Por outras palavras, Blyth mostrava indulgência para com os seus próprios sentimentos. Monges hindus e budistas levam ao extremo o princípio da ahimsa, ou da não-violência, chegando ao ponto de caminhar sempre de olhos postos no chão — não, como poderíamos imaginar, para evitar a tentação provocada por uma bela mulher que passe; mas para não esmagarem inadvertidamente besouros, caracóis ou minhocas. Ainda assim, essa atitude não deixa de ser um subterfúgio, um gesto ritual de respeito pela vida que em nada altera o facto de vivermos graças à morte de outros seres.

Ao recorrer à minha própria consciência em busca de alguma luz sobre esta questão tão espinhosa, encontrei três respostas.

A primeira consiste em admitir que decidir viver implica decidir matar. E, se estou verdadeiramente disposto a matar, devo fazê-lo da forma mais eficiente possível. Pense-se na agonia de ser decapitado por um carrasco incompetente. A morte deve ser tão rápida quanto possível, e a mão que segura a espingarda ou maneja a faca deve manter-se firme.

A segunda consiste em reconhecer que toda a forma de vida destinada a servir de alimento deve ser tratada segundo o princípio: «Amo tanto esta manifestação da vida que a vou comer», o que também significa: «Como tanto esta manifestação da vida que a vou amar.»
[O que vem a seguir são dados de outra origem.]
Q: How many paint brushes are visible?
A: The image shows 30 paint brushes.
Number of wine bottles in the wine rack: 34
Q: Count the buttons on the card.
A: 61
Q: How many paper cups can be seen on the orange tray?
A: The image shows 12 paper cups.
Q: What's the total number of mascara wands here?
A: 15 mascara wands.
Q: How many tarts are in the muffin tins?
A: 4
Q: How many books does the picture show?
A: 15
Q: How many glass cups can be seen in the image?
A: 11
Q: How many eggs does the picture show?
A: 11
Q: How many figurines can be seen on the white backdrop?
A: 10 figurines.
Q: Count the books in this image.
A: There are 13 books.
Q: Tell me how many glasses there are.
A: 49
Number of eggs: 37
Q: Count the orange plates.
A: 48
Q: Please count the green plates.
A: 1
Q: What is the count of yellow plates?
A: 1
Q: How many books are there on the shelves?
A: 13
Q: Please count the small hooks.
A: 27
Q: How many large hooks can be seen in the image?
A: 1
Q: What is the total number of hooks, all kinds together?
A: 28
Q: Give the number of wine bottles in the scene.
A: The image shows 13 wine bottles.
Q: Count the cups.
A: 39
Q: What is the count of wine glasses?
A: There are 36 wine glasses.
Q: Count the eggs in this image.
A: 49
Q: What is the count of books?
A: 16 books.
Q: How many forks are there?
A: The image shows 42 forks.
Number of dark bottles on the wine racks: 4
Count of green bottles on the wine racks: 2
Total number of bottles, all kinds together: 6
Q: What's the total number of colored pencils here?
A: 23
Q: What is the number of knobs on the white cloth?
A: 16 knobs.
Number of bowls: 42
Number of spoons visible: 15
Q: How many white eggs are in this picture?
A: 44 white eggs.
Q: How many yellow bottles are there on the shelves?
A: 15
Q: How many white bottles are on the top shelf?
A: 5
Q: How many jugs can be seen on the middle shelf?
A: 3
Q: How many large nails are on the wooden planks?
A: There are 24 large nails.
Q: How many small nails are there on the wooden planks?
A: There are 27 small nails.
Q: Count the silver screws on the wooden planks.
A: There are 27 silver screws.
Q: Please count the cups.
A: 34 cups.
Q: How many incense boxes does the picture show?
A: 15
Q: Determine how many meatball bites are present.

Este princípio tem sido impiedosamente ignorado pela agro-indústria e pela indústria piscatória modernas. Basta pensar em dois exemplos: as actuais técnicas de caça à baleia ameaçam a espécie de extinção, e a criação intensiva de aves inunda o mercado com falsos frangos e falsos ovos. Confinados em gaiolas metálicas e alimentados com rações artificiais, esses infelizes animais nunca esgravatam a terra nem sentem o calor do Sol; por isso, a sua carne é insípida. Tudo aquilo que não proporciona prazer à mesa é sinal de que também não foi tratado com respeito nem na exploração agrícola nem na cozinha.

A terceira resposta foi formulada de forma brilhante por Lin Yutang:

«A galinha sacrificada e mal cozinhada morreu em vão.»

O mínimo que posso fazer por uma criatura que morreu para meu benefício é honrá-la — não através de um ritual vazio de significado, mas cozinhando-a na perfeição e saboreando-a plenamente.

O amor pelas plantas e pelos animais que tornam possível a nossa vida deve manifestar-se, acima de tudo, na cozinha.